The Dallas-Fort Worth Metroplex recently surpassed both Los Angels and Chicago as the largest industrial market, with an inventory of over one billion square feet, according to a market report by CoStar.
The biggest drivers of Dallas’ industrial market growth include e-commerce, manufacturing and logistics companies. Over the past year, developers have added 32.2 million square feet to the market, and vacancies have remained steady at 5.5 percent due to the strong demand, according to CoStar.
The Dallas-Fort Worth Metroplex also leads the country in construction with 78.6 million square feet of industrial space currently in the works.
The top sub-markets in the Dallas-Fort Worth market as of right now are the Southeast quadrant of Dallas/I-45, the NE quadrant of Tarrant County and then the South Central Tarrant County area, which all together have over 50 percent of positive net absorption for the past year.
The annual rents for Dallas-Fort Worth are among the strongest in the nation and are expected to continue growing with positive double-digit growth through the second quarter of 2023. The fastest growing areas of the metroplex are the Upper Great Southwest, the Las Colinas area and Southeast Dallas.
So far this year, there have been 985 total transactions for the industrial sector, with a grand total of 42.3 million square feet changing hands.
Sales volume is also strong.
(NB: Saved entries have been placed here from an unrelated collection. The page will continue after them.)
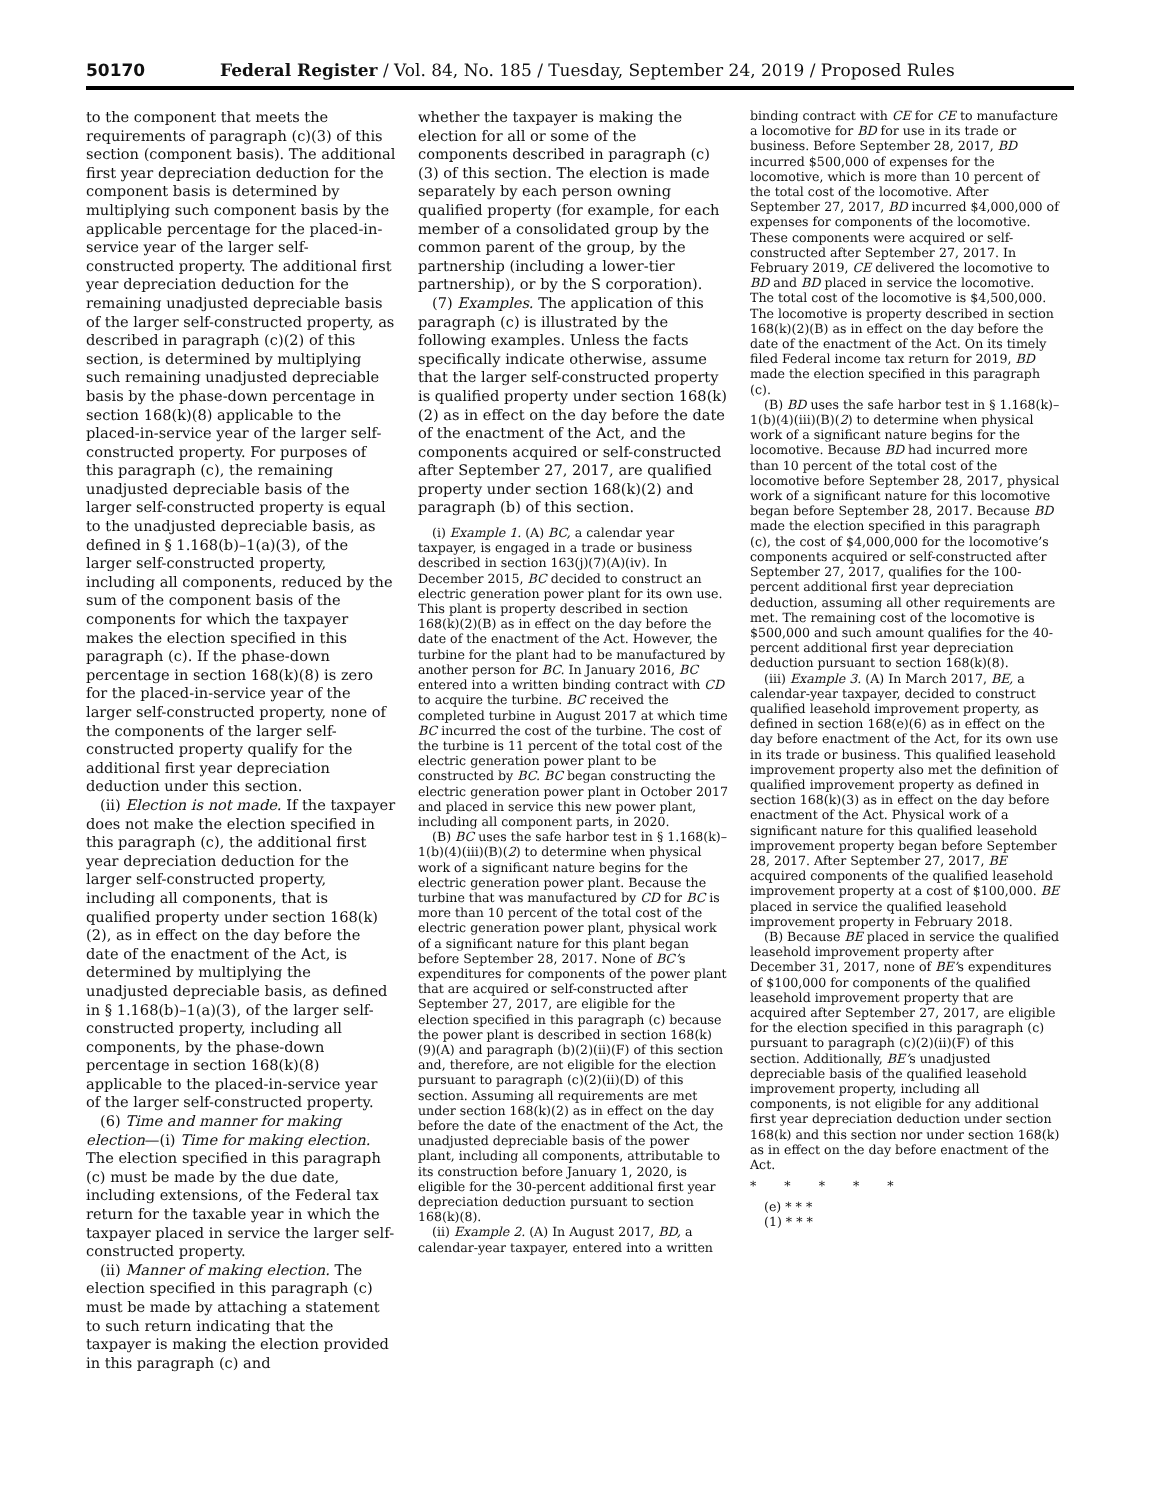50170 Federal Register / Vol. 84, No. 185 / Tuesday, September 24, 2019 / Proposed Rules
to the component that meets the requirements of paragraph (c)(3) of this section (component basis). The additional first year depreciation deduction for the component basis is determined by multiplying such component basis by the applicable percentage for the placed-in-service year of the larger self-constructed property. The additional first year depreciation deduction for the remaining unadjusted depreciable basis of the larger self-constructed property, as described in paragraph (c)(2) of this section, is determined by multiplying such remaining unadjusted depreciable basis by the phase-down percentage in section 168(k)(8) applicable to the placed-in-service year of the larger self-constructed property. For purposes of this paragraph (c), the remaining unadjusted depreciable basis of the larger self-constructed property is equal to the unadjusted depreciable basis, as defined in § 1.168(b)–1(a)(3), of the larger self-constructed property, including all components, reduced by the sum of the component basis of the components for which the taxpayer makes the election specified in this paragraph (c). If the phase-down percentage in section 168(k)(8) is zero for the placed-in-service year of the larger self-constructed property, none of the components of the larger self-constructed property qualify for the additional first year depreciation deduction under this section.
(ii) Election is not made. If the taxpayer does not make the election specified in this paragraph (c), the additional first year depreciation deduction for the larger self-constructed property, including all components, that is qualified property under section 168(k)(2), as in effect on the day before the date of the enactment of the Act, is determined by multiplying the unadjusted depreciable basis, as defined in § 1.168(b)–1(a)(3), of the larger self-constructed property, including all components, by the phase-down percentage in section 168(k)(8) applicable to the placed-in-service year of the larger self-constructed property.
(6) Time and manner for making election—(i) Time for making election. The election specified in this paragraph (c) must be made by the due date, including extensions, of the Federal tax return for the taxable year in which the taxpayer placed in service the larger self-constructed property.
(ii) Manner of making election. The election specified in this paragraph (c) must be made by attaching a statement to such return indicating that the taxpayer is making the election provided in this paragraph (c) and
whether the taxpayer is making the election for all or some of the components described in paragraph (c)(3) of this section. The election is made separately by each person owning qualified property (for example, for each member of a consolidated group by the common parent of the group, by the partnership (including a lower-tier partnership), or by the S corporation).
(7) Examples. The application of this paragraph (c) is illustrated by the following examples. Unless the facts specifically indicate otherwise, assume that the larger self-constructed property is qualified property under section 168(k)(2) as in effect on the day before the date of the enactment of the Act, and the components acquired or self-constructed after September 27, 2017, are qualified property under section 168(k)(2) and paragraph (b) of this section.
(i) Example 1. (A) BC, a calendar year taxpayer, is engaged in a trade or business described in section 163(j)(7)(A)(iv). In December 2015, BC decided to construct an electric generation power plant for its own use. This plant is property described in section 168(k)(2)(B) as in effect on the day before the date of the enactment of the Act. However, the turbine for the plant had to be manufactured by another person for BC. In January 2016, BC entered into a written binding contract with CD to acquire the turbine. BC received the completed turbine in August 2017 at which time BC incurred the cost of the turbine. The cost of the turbine is 11 percent of the total cost of the electric generation power plant to be constructed by BC. BC began constructing the electric generation power plant in October 2017 and placed in service this new power plant, including all component parts, in 2020.
(B) BC uses the safe harbor test in § 1.168(k)–1(b)(4)(iii)(B)(2) to determine when physical work of a significant nature begins for the electric generation power plant. Because the turbine that was manufactured by CD for BC is more than 10 percent of the total cost of the electric generation power plant, physical work of a significant nature for this plant began before September 28, 2017. None of BC’s expenditures for components of the power plant that are acquired or self-constructed after September 27, 2017, are eligible for the election specified in this paragraph (c) because the power plant is described in section 168(k)(9)(A) and paragraph (b)(2)(ii)(F) of this section and, therefore, are not eligible for the election pursuant to paragraph (c)(2)(ii)(D) of this section. Assuming all requirements are met under section 168(k)(2) as in effect on the day before the date of the enactment of the Act, the unadjusted depreciable basis of the power plant, including all components, attributable to its construction before January 1, 2020, is eligible for the 30-percent additional first year depreciation deduction pursuant to section 168(k)(8).
(ii) Example 2. (A) In August 2017, BD, a calendar-year taxpayer, entered into a written
binding contract with CE for CE to manufacture a locomotive for BD for use in its trade or business. Before September 28, 2017, BD incurred $500,000 of expenses for the locomotive, which is more than 10 percent of the total cost of the locomotive. After September 27, 2017, BD incurred $4,000,000 of expenses for components of the locomotive. These components were acquired or self-constructed after September 27, 2017. In February 2019, CE delivered the locomotive to BD and BD placed in service the locomotive. The total cost of the locomotive is $4,500,000. The locomotive is property described in section 168(k)(2)(B) as in effect on the day before the date of the enactment of the Act. On its timely filed Federal income tax return for 2019, BD made the election specified in this paragraph (c).
(B) BD uses the safe harbor test in § 1.168(k)–1(b)(4)(iii)(B)(2) to determine when physical work of a significant nature begins for the locomotive. Because BD had incurred more than 10 percent of the total cost of the locomotive before September 28, 2017, physical work of a significant nature for this locomotive began before September 28, 2017. Because BD made the election specified in this paragraph (c), the cost of $4,000,000 for the locomotive’s components acquired or self-constructed after September 27, 2017, qualifies for the 100-percent additional first year depreciation deduction, assuming all other requirements are met. The remaining cost of the locomotive is $500,000 and such amount qualifies for the 40-percent additional first year depreciation deduction pursuant to section 168(k)(8).
(iii) Example 3. (A) In March 2017, BE, a calendar-year taxpayer, decided to construct qualified leasehold improvement property, as defined in section 168(e)(6) as in effect on the day before enactment of the Act, for its own use in its trade or business. This qualified leasehold improvement property also met the definition of qualified improvement property as defined in section 168(k)(3) as in effect on the day before enactment of the Act. Physical work of a significant nature for this qualified leasehold improvement property began before September 28, 2017. After September 27, 2017, BE acquired components of the qualified leasehold improvement property at a cost of $100,000. BE placed in service the qualified leasehold improvement property in February 2018.
(B) Because BE placed in service the qualified leasehold improvement property after December 31, 2017, none of BE’s expenditures of $100,000 for components of the qualified leasehold improvement property that are acquired after September 27, 2017, are eligible for the election specified in this paragraph (c) pursuant to paragraph (c)(2)(ii)(F) of this section. Additionally, BE’s unadjusted depreciable basis of the qualified leasehold improvement property, including all components, is not eligible for any additional first year depreciation deduction under section 168(k) and this section nor under section 168(k) as in effect on the day before enactment of the Act.
* * * * *
(e) * * *
(1) * * *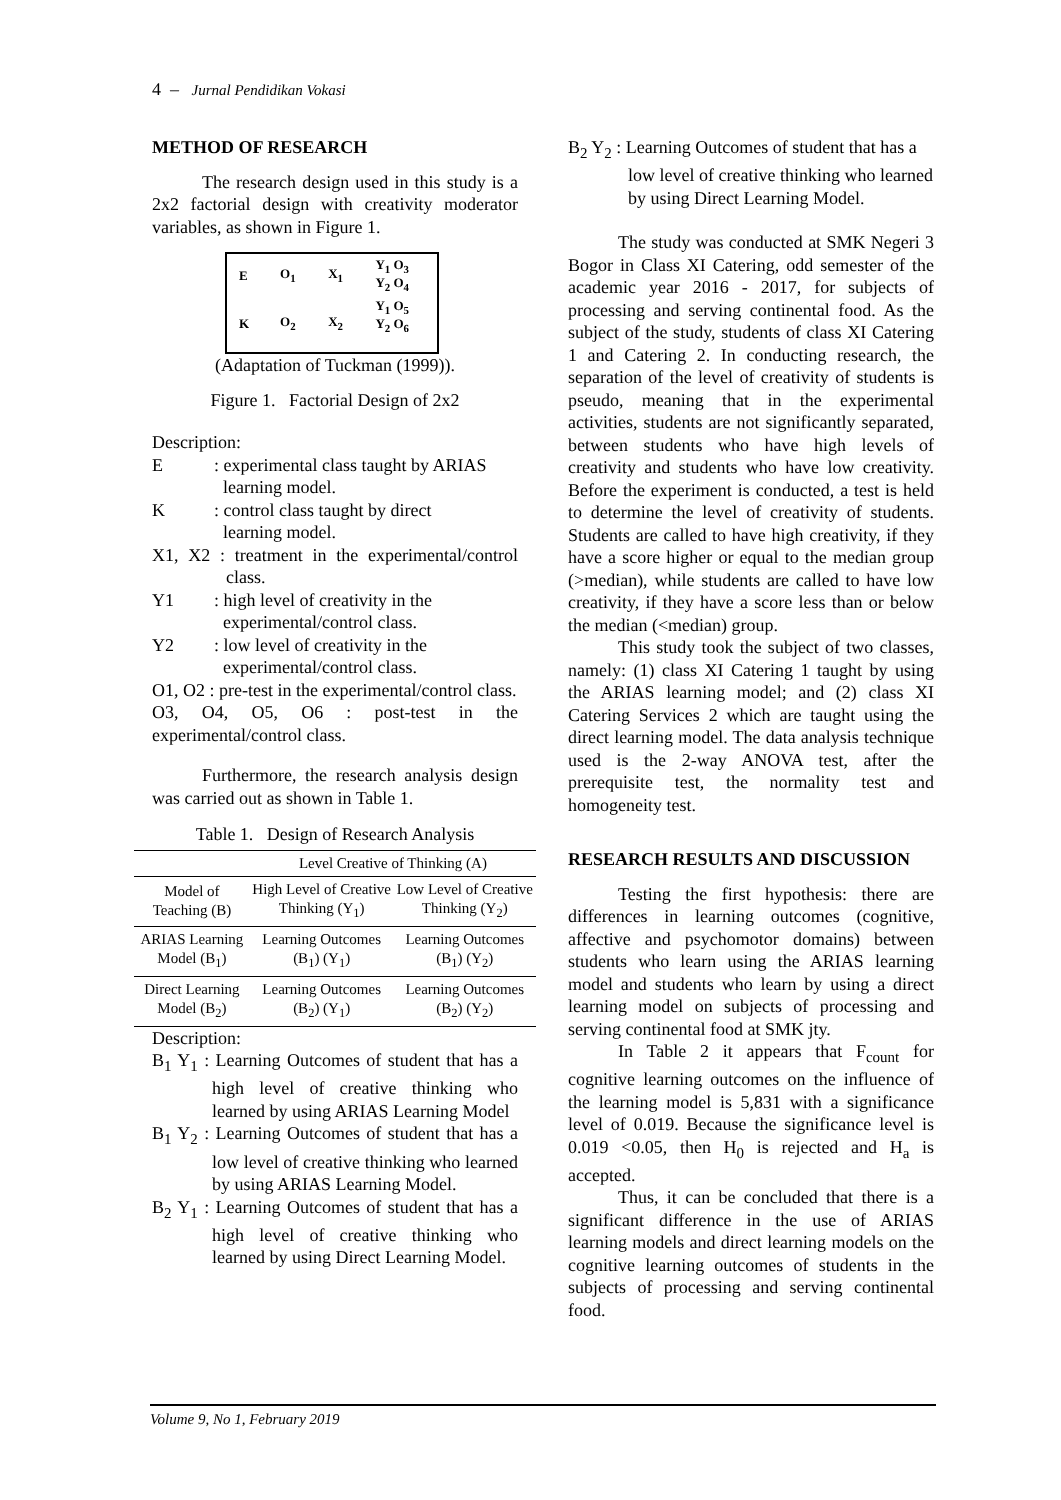4 – Jurnal Pendidikan Vokasi
METHOD OF RESEARCH
The research design used in this study is a 2x2 factorial design with creativity moderator variables, as shown in Figure 1.
| E | O<sub>1</sub> | X<sub>1</sub> | Y<sub>1</sub> O<sub>3</sub> Y<sub>2</sub> O<sub>4</sub> |
| K | O<sub>2</sub> | X<sub>2</sub> | Y<sub>1</sub> O<sub>5</sub> Y<sub>2</sub> O<sub>6</sub> |
(Adaptation of Tuckman (1999)).
Figure 1. Factorial Design of 2x2
Description:
E: experimental class taught by ARIAS
learning model.
K: control class taught by direct
learning model.
X1, X2 : treatment in the experimental/control class.
Y1: high level of creativity in the
experimental/control class.
Y2: low level of creativity in the
experimental/control class.
O1, O2 : pre-test in the experimental/control class.
O3, O4, O5, O6 : post-test in the experimental/control class.
Furthermore, the research analysis design was carried out as shown in Table 1.
Table 1. Design of Research Analysis
| | Level Creative of Thinking (A) | |
| Model of Teaching (B) | High Level of Creative Thinking (Y<sub>1</sub>) | Low Level of Creative Thinking (Y<sub>2</sub>) |
| ARIAS Learning Model (B<sub>1</sub>) | Learning Outcomes (B<sub>1</sub>) (Y<sub>1</sub>) | Learning Outcomes (B<sub>1</sub>) (Y<sub>2</sub>) |
| Direct Learning Model (B<sub>2</sub>) | Learning Outcomes (B<sub>2</sub>) (Y<sub>1</sub>) | Learning Outcomes (B<sub>2</sub>) (Y<sub>2</sub>) |
Description:
B<sub>1</sub> Y<sub>1</sub> : Learning Outcomes of student that has a high level of creative thinking who learned by using ARIAS Learning Model
B<sub>1</sub> Y<sub>2</sub> : Learning Outcomes of student that has a low level of creative thinking who learned by using ARIAS Learning Model.
B<sub>2</sub> Y<sub>1</sub> : Learning Outcomes of student that has a high level of creative thinking who learned by using Direct Learning Model.
B<sub>2</sub> Y<sub>2</sub> : Learning Outcomes of student that has a low level of creative thinking who learned by using Direct Learning Model.
The study was conducted at SMK Negeri 3 Bogor in Class XI Catering, odd semester of the academic year 2016 - 2017, for subjects of processing and serving continental food. As the subject of the study, students of class XI Catering 1 and Catering 2. In conducting research, the separation of the level of creativity of students is pseudo, meaning that in the experimental activities, students are not significantly separated, between students who have high levels of creativity and students who have low creativity. Before the experiment is conducted, a test is held to determine the level of creativity of students. Students are called to have high creativity, if they have a score higher or equal to the median group (>median), while students are called to have low creativity, if they have a score less than or below the median (<median) group.
This study took the subject of two classes, namely: (1) class XI Catering 1 taught by using the ARIAS learning model; and (2) class XI Catering Services 2 which are taught using the direct learning model. The data analysis technique used is the 2-way ANOVA test, after the prerequisite test, the normality test and homogeneity test.
RESEARCH RESULTS AND DISCUSSION
Testing the first hypothesis: there are differences in learning outcomes (cognitive, affective and psychomotor domains) between students who learn using the ARIAS learning model and students who learn by using a direct learning model on subjects of processing and serving continental food at SMK jty.
In Table 2 it appears that F<sub>count</sub> for cognitive learning outcomes on the influence of the learning model is 5,831 with a significance level of 0.019. Because the significance level is 0.019 <0.05, then H<sub>0</sub> is rejected and H<sub>a</sub> is accepted.
Thus, it can be concluded that there is a significant difference in the use of ARIAS learning models and direct learning models on the cognitive learning outcomes of students in the subjects of processing and serving continental food.
Volume 9, No 1, February 2019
Industrial sales totaled $1.6 billion this past year and prices have continued to increase, reaching $117 per square foot up from $102 per square foot in early 2021 – with CAP rates holding steady around 5.5 percent.
Large brands are also looking to Dallas-Fort Worth as a strategic logistics hub, include big names like Target, Nike and Samsung. Fifteen hundred new leases were signed as of mid-August 2022 and 84 of these were for spaces 100,000 square feet or larger.
Population growth in Dallas-Fort Worth has also led to an increase in demand for grocery store entities and so the competition is on, with H-E-B entering the market along with a new Sprouts location.
Other grocers, like Wal-Mart, who are feeling the competition, have also increased their space and spending by $800 million with Wal-Mart investing in two new spaces in Lancaster, including a 1.5 million square foot e-commerce center and 730,000 square foot distribution center – both expected to be ready by 2023. Kroger is also adding more space to its portfolio, with a 350,000 square foot automated online grocery facility in the works.
In addition to grocers, semiconductor companies are also expanding their presence in D-FW, with Texas Instruments adding a 102,000 square foot project as well as its new $30 billion campus in Sherman, among other semi-conductor companies adding space in D-FW.
Right now, the average rents for industrial space in the metroplex is right around $8.50 per square foot. Industrial rent growth in D-FW is outpacing the national average at 14.2 percent right now. Logistics facilities have had the highest rent growth of the sector, at 15.9 percent.
The next industrial frontier for Dallas-Fort Worth, according to a new report by CoStar, is Forney, Texas. Goodyear and Amazon both selected the city for new development, then several other developers have followed suit with hundreds of thousands of square feet of space already completed and another several million square feet on the way.
Overall, the metroplex continues to see strong population growth, is fast becoming a mecca for logistics, e-commerce and manufacturing, as well as an attractive location to the hundreds of company headquarters that have moved their locations to D-FW, to enjoy a lower cost of doing business and the region’s growing, skilled workforce.